Abbildung in dieser Leseprobe nicht enthalten
Abb. 1: Theoretische Struktur der Lesekompetenz in PISA
(aus: Deutsches PISA-Konsortium 2001, 82)
Im ersten Fall reichen die im Text enthaltenen Informationen aus, um die jeweilige Frage zu beantworten. Bei diesem Aufgabentyp, der anteilsmäßig etwa 70 Prozent ausmacht, geht es darum, ein allgemeines Textverständnis zu entwickeln, Informationen aus dem gegebenen Text herauszufiltern oder eine Textinterpretation vorzunehmen. Die restlichen 30 Prozent der Aufgaben, die zur Messung der wissensbasierten Verstehensleistung dienen, machen es erforderlich, dass die Schülerinnen und Schüler auf bereits vorhandenes Vorwissen zurückgreifen, um die Inhalte oder die Struktur bzw. Form des Textes reflektieren und bewerten zu können. (Vgl. Artelt u.a. 2001, 82.)
Summa summarum ergeben sich daraus fünf Aspekte der Lesekompetenz, die sich wiederum zu drei Subskalen zusammenfassen lassen. Aufgaben der Subskala ‘Informationen ermitteln’ verlangen vom Rezipienten, dass er aus dem schriftlichen Material eine oder mehrere (Einzel-)Informationen herausfiltert. In Abhängigkeit der Aufgabenstellung wird erwartet, dass einzelne Passagen oder größere Textteile verstanden und vorhandene Angaben miteinander verglichen werden. Es ist auch möglich, dass die gesuchten Informationen nicht im Text enthalten sind und dementsprechend hergeleitet werden müssen.
Um Aufgaben der Subskala ‘Textbezogenes Interpretieren’ lösen zu können, muss der Leser Bedeutungen herstellen und Schlussfolgerungen ziehen können. Dazu gehört auch das Gegenüberstellen von Testpassagen. Des Weiteren gibt es Aufgaben, die vom Rezipienten erwarten, dass er Rückschlüsse über die Intention des Autors zieht.
Aufgaben der Subskala ‘Reflektieren und Bewerten’ verlangen vom Leser das In-Beziehung-Setzen von Ideen, bereits vorhandenem Wissen und eigenen Erfahrungen. Manche Aufgabenstellungen erfordern das Bestimmen der Validität zentraler Textaussagen mit Hilfe von Allgemeinwissen, das Bewerten von Informationen unter Einbeziehung konträrer Meinungen oder die Beurteilung eines Textes im Hinblick auf seine Struktur und Zweckmäßigkeit. Dies setzt jedoch voraus, dass der Rezipient in der Lage ist, die folgerichtige Gliederung eines Textes und die Verwendung von sprachlichen Mitteln wie Ironie zu erkennen, kritisch zu hinterfragen und entsprechend zu bewerten. (Vgl. Artelt u.a. 2001, 83 f.)

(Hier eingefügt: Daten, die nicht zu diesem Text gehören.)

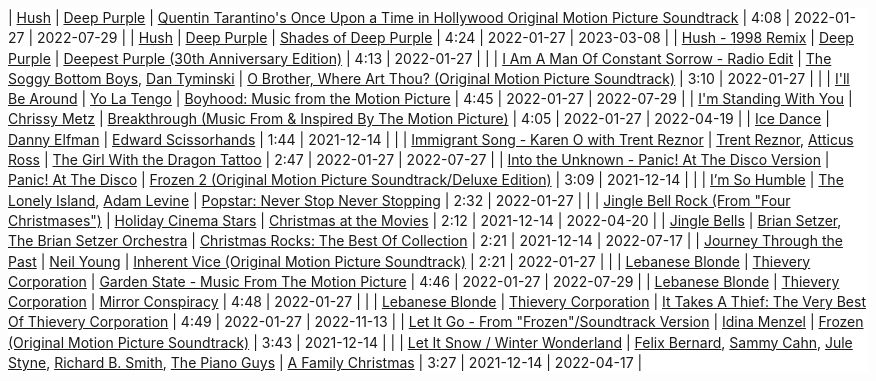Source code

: | [Hush](https://open.spotify.com/track/56g4uLimIX2Y6IQM7mCk6Z) | [Deep Purple](https://open.spotify.com/artist/568ZhdwyaiCyOGJRtNYhWf) | [Quentin Tarantino's Once Upon a Time in Hollywood Original Motion Picture Soundtrack](https://open.spotify.com/album/02GEKxoVe5ITAj68mZRAM7) | 4:08 | 2022-01-27 | 2022-07-29 |
| [Hush](https://open.spotify.com/track/4aU82r5G2KTUh3HmPHCbM1) | [Deep Purple](https://open.spotify.com/artist/568ZhdwyaiCyOGJRtNYhWf) | [Shades of Deep Purple](https://open.spotify.com/album/3VV3uHT9dEGPbgQJQRMAEy) | 4:24 | 2022-01-27 | 2023-03-08 |
| [Hush \- 1998 Remix](https://open.spotify.com/track/4sTUkIe8cha0RCcTKvfc2J) | [Deep Purple](https://open.spotify.com/artist/568ZhdwyaiCyOGJRtNYhWf) | [Deepest Purple \(30th Anniversary Edition\)](https://open.spotify.com/album/4OjTMhCfhJHdUDdIT1wi6D) | 4:13 | 2022-01-27 |  |
| [I Am A Man Of Constant Sorrow \- Radio Edit](https://open.spotify.com/track/0YwNdeDFbGP6AGwsQrtzdY) | [The Soggy Bottom Boys](https://open.spotify.com/artist/3T0CG1MKkAu9rxA2ezgyLC), [Dan Tyminski](https://open.spotify.com/artist/1eNxt1JI2Bgjl8bPDQ5sG8) | [O Brother, Where Art Thou? \(Original Motion Picture Soundtrack\)](https://open.spotify.com/album/7gzX88qS3Vx2r87g5pbdfJ) | 3:10 | 2022-01-27 |  |
| [I'll Be Around](https://open.spotify.com/track/3MyLhn3dJ4rM2lotSB696f) | [Yo La Tengo](https://open.spotify.com/artist/5hAhrnb0Ch4ODwWu4tsbpi) | [Boyhood: Music from the Motion Picture](https://open.spotify.com/album/6gVaSasSnh85NVEoAUCqbQ) | 4:45 | 2022-01-27 | 2022-07-29 |
| [I'm Standing With You](https://open.spotify.com/track/1EmiQ1fj1MDcZDoaZqJUj2) | [Chrissy Metz](https://open.spotify.com/artist/1UxVEV7mxsSuRZG7niH70a) | [Breakthrough \(Music From & Inspired By The Motion Picture\)](https://open.spotify.com/album/2e6XpPJpzqrhcsWFVG7ETI) | 4:05 | 2022-01-27 | 2022-04-19 |
| [Ice Dance](https://open.spotify.com/track/6HH8ZoDIe5qw8EYTTHVZh7) | [Danny Elfman](https://open.spotify.com/artist/5qBZETtyzfYnXOobDXbmcD) | [Edward Scissorhands](https://open.spotify.com/album/4pv4SQkB4SXrY5bynbW0lf) | 1:44 | 2021-12-14 |  |
| [Immigrant Song \- Karen O with Trent Reznor](https://open.spotify.com/track/4490WK2mSNXqH5GujXyHGj) | [Trent Reznor](https://open.spotify.com/artist/0hRijdwO8UsJMudc3476ma), [Atticus Ross](https://open.spotify.com/artist/5HARKwnZLNQBeUGsTHX2AM) | [The Girl With the Dragon Tattoo](https://open.spotify.com/album/6LMRoAUdMGlsy8PeDw3eek) | 2:47 | 2022-01-27 | 2022-07-27 |
| [Into the Unknown \- Panic! At The Disco Version](https://open.spotify.com/track/421eObjg0DTm2qajJl5OJm) | [Panic! At The Disco](https://open.spotify.com/artist/20JZFwl6HVl6yg8a4H3ZqK) | [Frozen 2 \(Original Motion Picture Soundtrack/Deluxe Edition\)](https://open.spotify.com/album/4M07HWIlZr7zoXoxDHR5mz) | 3:09 | 2021-12-14 |  |
| [I’m So Humble](https://open.spotify.com/track/39F08AoluLGQ9F1J2bO4Pn) | [The Lonely Island](https://open.spotify.com/artist/1f5GqyOPo0CkotzzRwviBu), [Adam Levine](https://open.spotify.com/artist/4bYPcJP5jwMhSivRcqie2n) | [Popstar: Never Stop Never Stopping](https://open.spotify.com/album/07fcZXkBS0y4Y80GT60PZq) | 2:32 | 2022-01-27 |  |
| [Jingle Bell Rock \(From "Four Christmases"\)](https://open.spotify.com/track/7qqPyFT43O4dtWYQBVXWbw) | [Holiday Cinema Stars](https://open.spotify.com/artist/3dPfuoEXdydv9BP6teM2wO) | [Christmas at the Movies](https://open.spotify.com/album/73bb16uiMnVvropOWaOFCb) | 2:12 | 2021-12-14 | 2022-04-20 |
| [Jingle Bells](https://open.spotify.com/track/2sZbmkOWjDEhD64wyYX2gq) | [Brian Setzer](https://open.spotify.com/artist/4xiBg5AwhlWtuxAJO9rO6f), [The Brian Setzer Orchestra](https://open.spotify.com/artist/7HQH1SJokcVMdstilKJ2S8) | [Christmas Rocks: The Best Of Collection](https://open.spotify.com/album/4T41SsQGJI4teNEi6Ucf3V) | 2:21 | 2021-12-14 | 2022-07-17 |
| [Journey Through the Past](https://open.spotify.com/track/73uAQw29X3mrO1taWZaOvm) | [Neil Young](https://open.spotify.com/artist/6v8FB84lnmJs434UJf2Mrm) | [Inherent Vice \(Original Motion Picture Soundtrack\)](https://open.spotify.com/album/3LIMxY8oQG9c70DWKe0iHN) | 2:21 | 2022-01-27 |  |
| [Lebanese Blonde](https://open.spotify.com/track/0LQW3QOPjECHV9y8y47OOT) | [Thievery Corporation](https://open.spotify.com/artist/25KNo5GDS6ZpLkjasaecA3) | [Garden State \- Music From The Motion Picture](https://open.spotify.com/album/24mCiOTIF5Ob1uwluRFERv) | 4:46 | 2022-01-27 | 2022-07-29 |
| [Lebanese Blonde](https://open.spotify.com/track/6k5VMHrwv7mgPpkQSRQtQr) | [Thievery Corporation](https://open.spotify.com/artist/25KNo5GDS6ZpLkjasaecA3) | [Mirror Conspiracy](https://open.spotify.com/album/7eH0DZ6Y9bInoU0breGFFe) | 4:48 | 2022-01-27 |  |
| [Lebanese Blonde](https://open.spotify.com/track/39U4h0IXSCndWnKfemilvG) | [Thievery Corporation](https://open.spotify.com/artist/25KNo5GDS6ZpLkjasaecA3) | [It Takes A Thief: The Very Best Of Thievery Corporation](https://open.spotify.com/album/4D1VpybqdswFG14PWzCyqC) | 4:49 | 2022-01-27 | 2022-11-13 |
| [Let It Go \- From "Frozen"/Soundtrack Version](https://open.spotify.com/track/6kOXFFNTzraDTj6fceHenx) | [Idina Menzel](https://open.spotify.com/artist/73Np75Wv2tju61Eo9Zw4IR) | [Frozen \(Original Motion Picture Soundtrack\)](https://open.spotify.com/album/2lfqRceJLjF8rSeo5P7SWW) | 3:43 | 2021-12-14 |  |
| [Let It Snow / Winter Wonderland](https://open.spotify.com/track/7h8WFgo7wjWVlEA3PxaFa5) | [Felix Bernard](https://open.spotify.com/artist/4us59Bx720z6eLFe7FeoEA), [Sammy Cahn](https://open.spotify.com/artist/6JvUOG4JFmgNW6jjwm71uU), [Jule Styne](https://open.spotify.com/artist/3vAPM1qiCuClMH5DNbAgtC), [Richard B\. Smith](https://open.spotify.com/artist/1OfAveO4qZ0tTDBqEzFwuf), [The Piano Guys](https://open.spotify.com/artist/0jW6R8CVyVohuUJVcuweDI) | [A Family Christmas](https://open.spotify.com/album/1NrV9Ijb8Dk4yWv5LdYT09) | 3:27 | 2021-12-14 | 2022-04-17 |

Bei allen drei Subskalen hängt die Schwierigkeit der zu bearbeitenden Aufgabe sowohl von dem Grad der Komplexität des Textes als auch von der Vertrautheit des jeweiligen Themas ab. Die Aufgaben aus den Bereichen ‘Informationen ermitteln’ und ‘Textbezogenes Interpretieren’ werden darüber hinaus durch die Evidenz, mit der auf wichtige Informationen hingewiesen wird, und durch das Auftreten interessanter, für die Bearbeitung jedoch unwichtiger Informationen erschwert. Aufgaben, die der Subskala ‘Informationen ermitteln’ zuzuordnen sind, gewinnen an Anspruch, wenn die Anzahl der herauszusuchenden Einzelinformationen und die Kriterien, die diese zu erfüllen haben, steigen. (Vgl. Artelt u.a. 2001, 88 ff.)